I think your reference to "Obamania," or however you put it, pretty much invalidates any complaint you might make as to the lack of substance.
pacino's right here. None of us are trying to convince you of anything, because your own views are so unassailably fixed. It would be a waste of time... which, for most of us, is really saying something.
dajafi wrote:The first couple minutes of this represents probably Obama's best anti-McCain argument. (Though I'd still like to see him articulate a positive, as in "I'm gonna do X and Y," big economic message.)
OK, we'll say it if no one else will: Thank heaven for Gramm-Leach-Bliley. If you've been listening to the fulminations from Congress and the campaign trail, you know that we're talking about the 1999 law that dismantled the Depression-era barriers between commercial and investment banking.
Democrats largely supported it at the time, and one of their own, Bill Clinton, signed it. Now they frame it as a Republican bill that helped send the nation on the path to perdition.
In this respect, Gramm-Leach-Bliley has turned out to be smart policy indeed. By repealing the rule against banks owning investment firms, it has led to at least two crucial mergers — JPMorgan Chase absorbing Bear Stearns and Bank of America merging with Merrill Lynch. Morgan Stanley may be the next investment house to find shelter in a well-capitalized commercial bank.
You can spot the theme here: By taking down an outmoded firewall, the law is helping the financial industry cope with a once-in-a-lifetime crisis. Far from being the cause, this instance of deregulation, or whatever you call it, is part of the cure.

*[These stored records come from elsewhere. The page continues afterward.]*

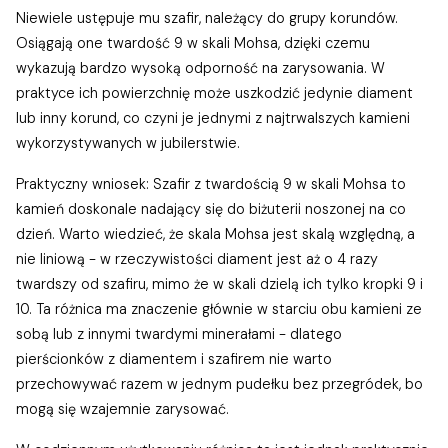
Niewiele ustępuje mu szafir, należący do grupy korundów.
Osiągają one twardość 9 w skali Mohsa, dzięki czemu
wykazują bardzo wysoką odporność na zarysowania. W
praktyce ich powierzchnię może uszkodzić jedynie diament
lub inny korund, co czyni je jednymi z najtrwalszych kamieni
wykorzystywanych w jubilerstwie.
Praktyczny wniosek: Szafir z twardością 9 w skali Mohsa to
kamień doskonale nadający się do biżuterii noszonej na co
dzień. Warto wiedzieć, że skala Mohsa jest skalą względną, a
nie liniową - w rzeczywistości diament jest aż o 4 razy
twardszy od szafiru, mimo że w skali dzielą ich tylko kropki 9 i
10. Ta różnica ma znaczenie głównie w starciu obu kamieni ze
sobą lub z innymi twardymi minerałami - dlatego
pierścionków z diamentem i szafirem nie warto
przechowywać razem w jednym pudełku bez przegródek, bo
mogą się wzajemnie zarysować.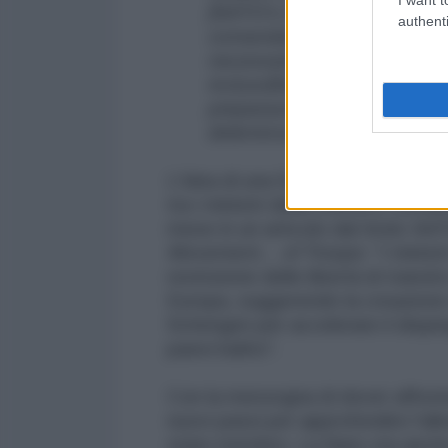
[NATO’s Supreme Allied Comm
authenti
comandanti NATO dovrebbero 
necessarie senza permessi d
inclusoBrezinski, sostengon
preparazioni e la programma
deterrenza”.
L'idea di una Schengen militare p
tra i ministri della Difesa e coma
mese in un articolo dal titolo
NATO
Movement… of Troops
: “I minis
restrizione delle libertà di trans
Europa, suggerendo la creazione d
Schengen per accelerare il dispi
paesi baltici”.
Con la menzogna di dover affront
nuovi passi per approfondire l'all
stato membro. La Nato sta anche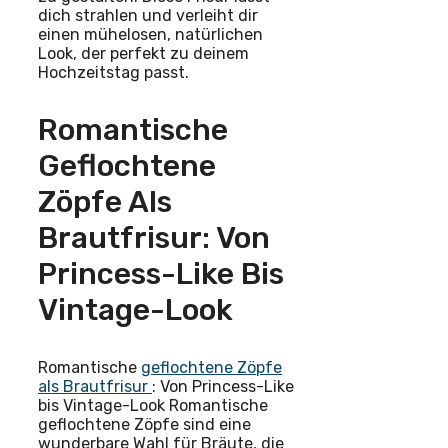
dich strahlen und verleiht dir
einen mühelosen, natürlichen
Look, der perfekt zu deinem
Hochzeitstag passt.
Romantische
Geflochtene
Zöpfe Als
Brautfrisur: Von
Princess-Like Bis
Vintage-Look
Romantische
geflochtene Zöpfe
als Brautfrisur
: Von Princess-Like
bis Vintage-Look Romantische
geflochtene Zöpfe sind eine
wunderbare Wahl für Bräute, die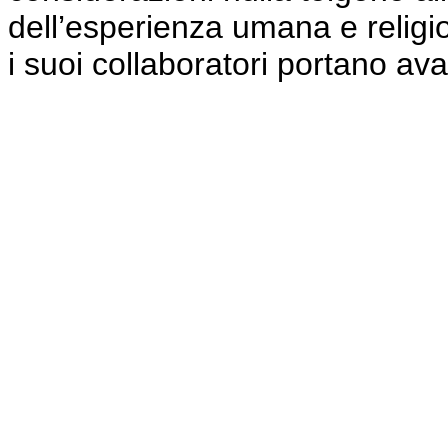
dell’esperienza umana e religi
i suoi collaboratori portano ava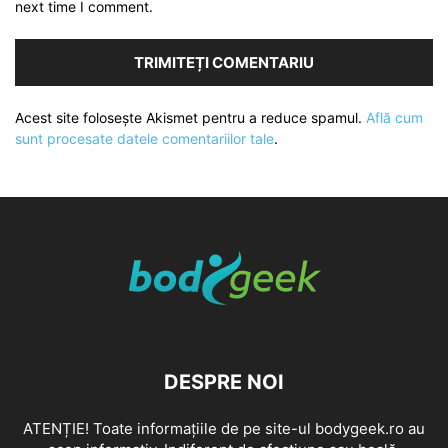
next time I comment.
Acest site folosește Akismet pentru a reduce spamul.
Află cum
sunt procesate datele comentariilor tale
.
DESPRE NOI
ATENȚIE! Toate informațiile de pe site-ul bodygeek.ro au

[I]t seems all too likely that a “fair price” for mortgage-related assets will still leave much of the financial sector in trouble. And there’s nothing at all in the draft that says what happens next; although I do notice that there’s nothing in the plan requiring Treasury to pay a fair market price. So is the plan to pay premium prices to the most troubled institutions? Or is the hope that restoring liquidity will magically make the problem go away?
Here’s the thing: historically, financial system rescues have involved seizing the troubled institutions and guaranteeing their debts; only after that did the government try to repackage and sell their assets. The feds took over S&Ls first, protecting their depositors, then transferred their bad assets to the RTC. The Swedes took over troubled banks, again protecting their depositors, before transferring their assets to their equivalent institutions.
The Treasury plan, by contrast, looks like an attempt to restore confidence in the financial system — that is, convince creditors of troubled institutions that everything’s OK — simply by buying assets off these institutions. This will only work if the prices Treasury pays are much higher than current market prices; that, in turn, can only be true either if this is mainly a liquidity problem — which seems doubtful — or if Treasury is going to be paying a huge premium, in effect throwing taxpayers’ money at the financial world.
And there’s no quid pro quo here — nothing that gives taxpayers a stake in the upside, nothing that ensures that the money is used to stabilize the system rather than reward the undeserving.